----- Document excerpt

Commentary on 1 Corinthians 15:19-26
It’s tempting to leave the preaching to the magnificent music of Handel’s Messiah and other composers and hymnists. Easter is the stuff of music and poetry, not essays. It should fill us with wonder, renew our hope, move us to joyful thanksgiving.
These particular verses from 1 Corinthians 15 feel more like the stuff of the lecture hall. And, to a certain degree, they are. Verse 19 tips us off: Paul is responding to an idea circulating that resurrection power is something we experience in this life, leaving in question whether there is a future resurrection. Unfortunately, we don’t have all the details on this debate, but it shows us that from the beginning there have been a variety of views about what resurrection means for the lives of believers.
Isn’t it all about heaven?
Today, the television show The Good Place is just one of a multitude of programs and films that tap into popular views about heaven and life beyond death. Whether or not these can be considered to represent “resurrection” is debatable. Yet for many of us, they portray the first image that is likely to pop into our minds when we think of resurrection: in other words, the belief that although we die a physical death, we will live forever. Some might add to this that some will live forever in heaven, while others will live forever in hell.
It is important to observe that the New Testament does not offer a single view of resurrection. There are shared themes and threads, but nothing that amounts to a single, definitive understanding. This gives us all the more reason to delve into what Paul has to say in 1 Corinthians 15:19-26. Not because it offers a “last word” on resurrection, but because it can open up additional ways of thinking about resurrection and its significance for the life of the believer.

----------
----- Records shown

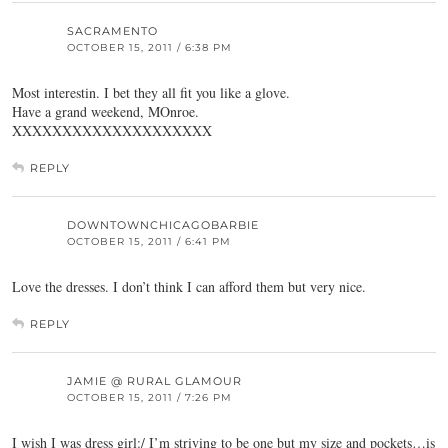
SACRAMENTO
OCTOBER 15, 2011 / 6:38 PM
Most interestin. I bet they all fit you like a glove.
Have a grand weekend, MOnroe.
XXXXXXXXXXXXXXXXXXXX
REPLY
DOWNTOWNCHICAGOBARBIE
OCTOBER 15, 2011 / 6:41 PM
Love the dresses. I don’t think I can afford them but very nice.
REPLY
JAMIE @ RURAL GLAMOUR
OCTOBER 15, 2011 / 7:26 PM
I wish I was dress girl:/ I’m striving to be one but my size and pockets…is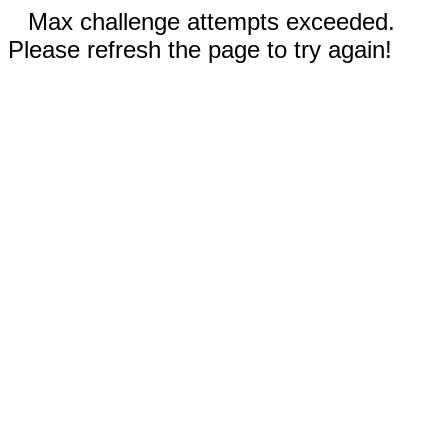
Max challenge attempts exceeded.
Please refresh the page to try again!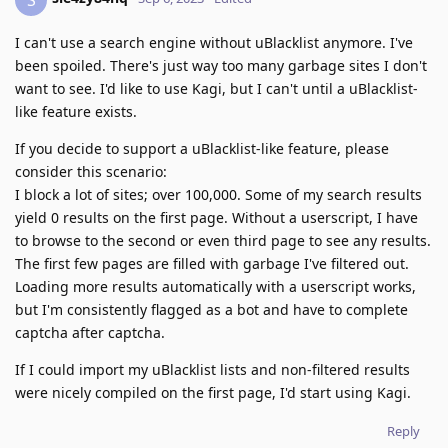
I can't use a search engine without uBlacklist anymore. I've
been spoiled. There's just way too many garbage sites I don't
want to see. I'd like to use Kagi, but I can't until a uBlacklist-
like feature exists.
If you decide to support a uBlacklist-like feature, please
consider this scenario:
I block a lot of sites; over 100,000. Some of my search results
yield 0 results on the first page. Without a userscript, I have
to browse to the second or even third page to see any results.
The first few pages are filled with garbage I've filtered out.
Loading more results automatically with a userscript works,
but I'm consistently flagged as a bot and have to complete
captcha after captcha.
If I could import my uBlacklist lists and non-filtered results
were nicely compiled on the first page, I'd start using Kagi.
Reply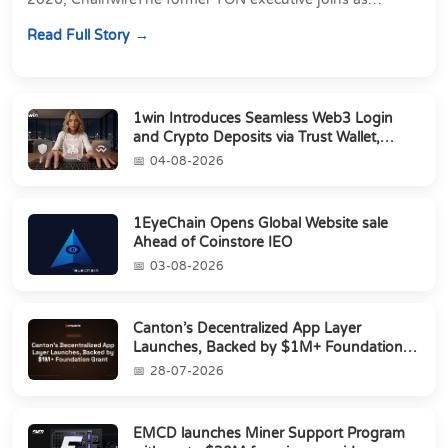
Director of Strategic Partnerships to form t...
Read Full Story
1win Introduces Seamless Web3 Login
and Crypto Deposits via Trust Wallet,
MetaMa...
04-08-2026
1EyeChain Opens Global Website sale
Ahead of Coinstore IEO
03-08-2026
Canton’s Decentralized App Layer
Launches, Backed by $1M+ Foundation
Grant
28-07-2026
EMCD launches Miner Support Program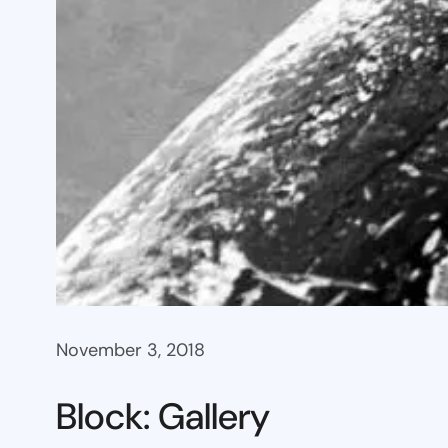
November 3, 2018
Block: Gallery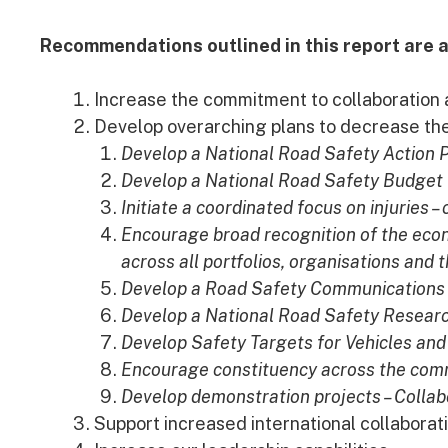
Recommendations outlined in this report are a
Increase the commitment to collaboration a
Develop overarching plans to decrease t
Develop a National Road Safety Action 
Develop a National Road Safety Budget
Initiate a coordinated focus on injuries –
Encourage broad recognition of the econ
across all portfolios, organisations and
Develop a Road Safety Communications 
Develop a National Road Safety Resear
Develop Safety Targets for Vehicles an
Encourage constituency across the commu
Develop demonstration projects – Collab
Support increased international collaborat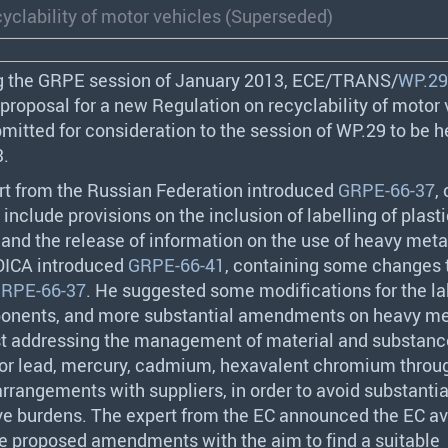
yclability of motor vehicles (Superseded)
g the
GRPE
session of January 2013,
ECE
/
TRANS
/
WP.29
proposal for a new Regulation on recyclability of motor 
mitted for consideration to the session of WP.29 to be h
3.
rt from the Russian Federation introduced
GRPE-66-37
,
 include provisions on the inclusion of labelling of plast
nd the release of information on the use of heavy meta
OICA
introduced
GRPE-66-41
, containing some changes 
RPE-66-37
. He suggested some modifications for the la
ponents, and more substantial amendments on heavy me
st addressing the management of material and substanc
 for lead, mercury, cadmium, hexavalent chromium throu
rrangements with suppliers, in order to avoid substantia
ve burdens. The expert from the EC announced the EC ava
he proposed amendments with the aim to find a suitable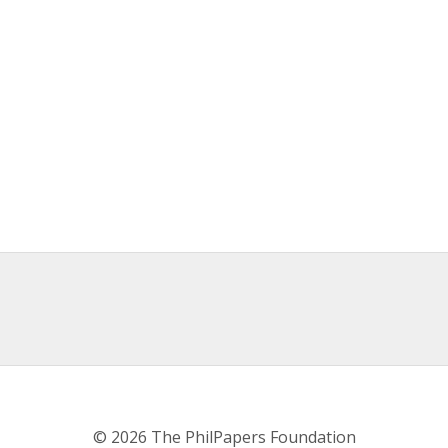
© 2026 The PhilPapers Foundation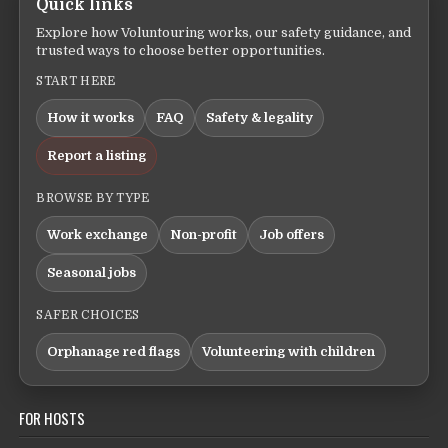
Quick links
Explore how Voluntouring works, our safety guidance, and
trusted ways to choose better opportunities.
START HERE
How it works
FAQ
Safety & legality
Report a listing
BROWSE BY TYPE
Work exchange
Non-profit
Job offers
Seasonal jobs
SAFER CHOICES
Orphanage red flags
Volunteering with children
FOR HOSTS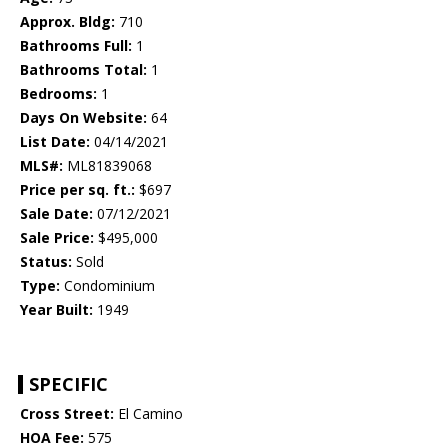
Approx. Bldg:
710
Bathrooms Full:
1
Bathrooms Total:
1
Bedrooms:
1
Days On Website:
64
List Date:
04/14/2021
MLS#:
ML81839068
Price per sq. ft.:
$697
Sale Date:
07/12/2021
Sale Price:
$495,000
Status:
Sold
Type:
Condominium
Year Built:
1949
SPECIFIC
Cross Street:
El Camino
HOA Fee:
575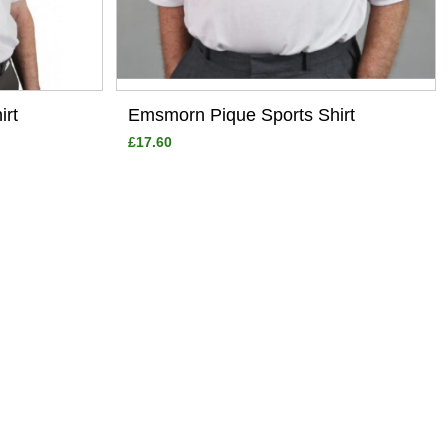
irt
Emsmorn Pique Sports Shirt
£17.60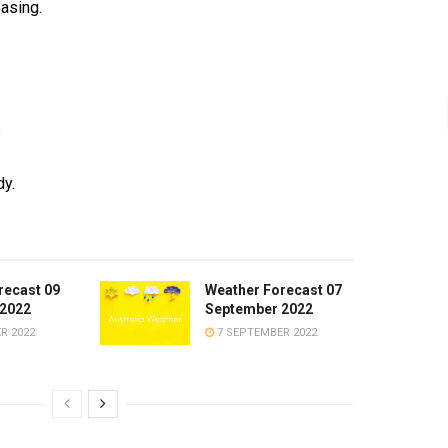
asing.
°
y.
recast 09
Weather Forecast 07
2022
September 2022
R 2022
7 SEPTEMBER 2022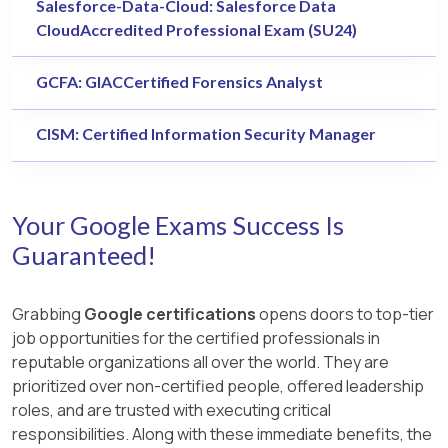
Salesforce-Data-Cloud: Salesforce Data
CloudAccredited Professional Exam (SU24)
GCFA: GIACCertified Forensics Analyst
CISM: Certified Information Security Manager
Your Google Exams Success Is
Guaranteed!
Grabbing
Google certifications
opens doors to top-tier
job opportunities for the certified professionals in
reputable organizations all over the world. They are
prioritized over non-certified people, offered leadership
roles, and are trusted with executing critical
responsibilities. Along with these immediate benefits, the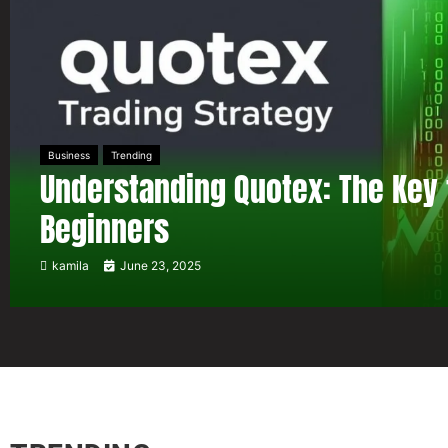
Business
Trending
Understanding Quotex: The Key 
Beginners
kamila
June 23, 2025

----------
----- Records shown

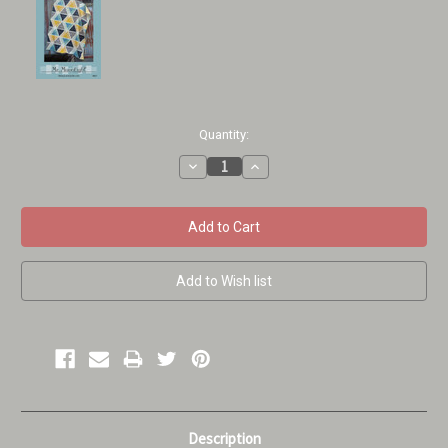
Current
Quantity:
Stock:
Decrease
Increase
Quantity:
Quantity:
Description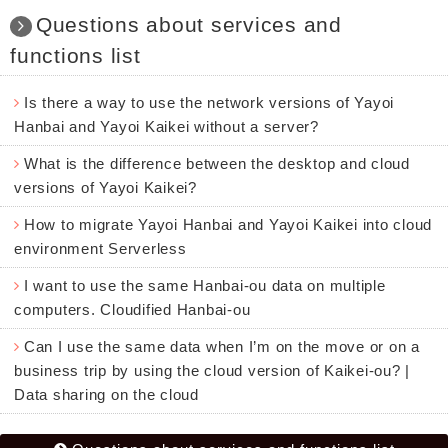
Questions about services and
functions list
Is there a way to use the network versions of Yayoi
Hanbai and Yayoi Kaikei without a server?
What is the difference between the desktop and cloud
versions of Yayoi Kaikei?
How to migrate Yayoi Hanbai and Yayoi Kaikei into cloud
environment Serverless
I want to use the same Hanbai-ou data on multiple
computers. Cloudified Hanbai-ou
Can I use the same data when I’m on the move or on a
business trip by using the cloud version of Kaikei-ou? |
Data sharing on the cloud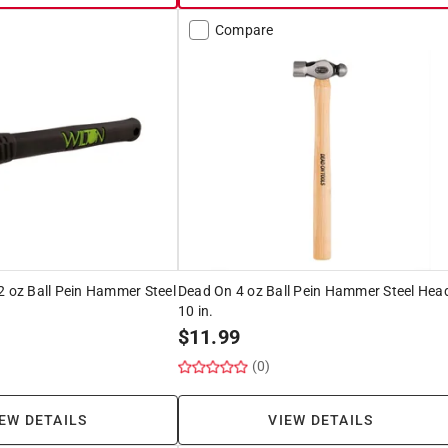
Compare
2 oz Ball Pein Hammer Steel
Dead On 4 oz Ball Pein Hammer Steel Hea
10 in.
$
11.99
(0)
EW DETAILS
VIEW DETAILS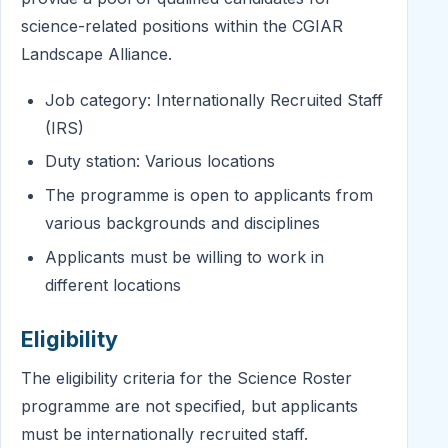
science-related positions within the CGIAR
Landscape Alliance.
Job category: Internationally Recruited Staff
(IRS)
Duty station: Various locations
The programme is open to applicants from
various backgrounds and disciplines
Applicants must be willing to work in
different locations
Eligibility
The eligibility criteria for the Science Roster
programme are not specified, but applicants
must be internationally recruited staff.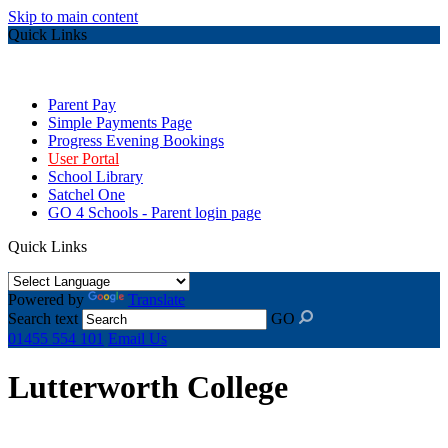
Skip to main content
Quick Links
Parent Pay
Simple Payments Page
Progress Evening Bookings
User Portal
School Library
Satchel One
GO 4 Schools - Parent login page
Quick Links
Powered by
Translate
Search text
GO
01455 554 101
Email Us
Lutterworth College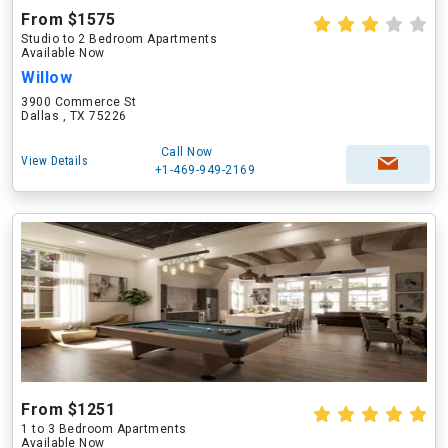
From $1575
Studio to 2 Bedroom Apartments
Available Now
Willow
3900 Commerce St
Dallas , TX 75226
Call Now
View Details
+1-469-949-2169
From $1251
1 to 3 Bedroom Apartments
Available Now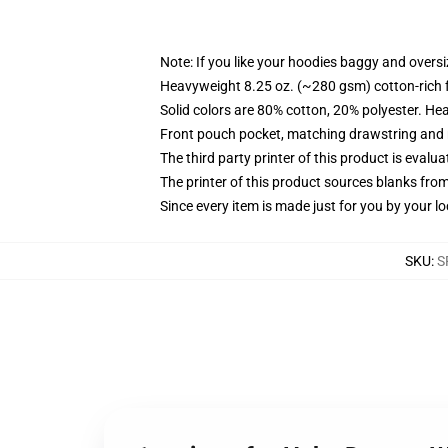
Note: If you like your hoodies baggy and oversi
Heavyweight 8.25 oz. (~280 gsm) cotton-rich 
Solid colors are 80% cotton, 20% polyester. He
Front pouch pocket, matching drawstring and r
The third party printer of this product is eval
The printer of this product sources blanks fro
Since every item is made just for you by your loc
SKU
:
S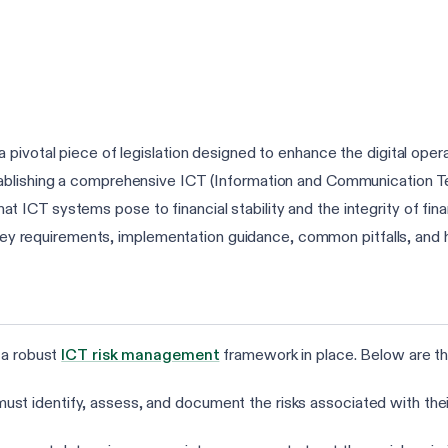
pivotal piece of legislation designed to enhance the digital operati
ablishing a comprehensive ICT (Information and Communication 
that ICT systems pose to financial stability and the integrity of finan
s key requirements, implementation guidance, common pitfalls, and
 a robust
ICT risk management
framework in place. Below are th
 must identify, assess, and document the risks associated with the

----------

→ **Work instructions**
1. Which television show does the commentary on 1 Corinthians 15:19-26 name as one of the programs that tap into popular views about heaven?
2. Reproduce word for word the part of the commentary from "Today, the television" to "forever in hell.".

→ **Answers for the exercise**
1. The Good Place.

2.
Today, the television show The Good Place is just one of a multitude of programs and films that tap into popular views about heaven and life beyond death. Whether or not these can be considered to represent “resurrection” is debatable. Yet for many of us, they portray the first image that is likely to pop into our minds when we think of resurrection: in other words, the belief that although we die a physical death, we will live forever. Some might add to this that some will live forever in heaven, while others will live forever in hell.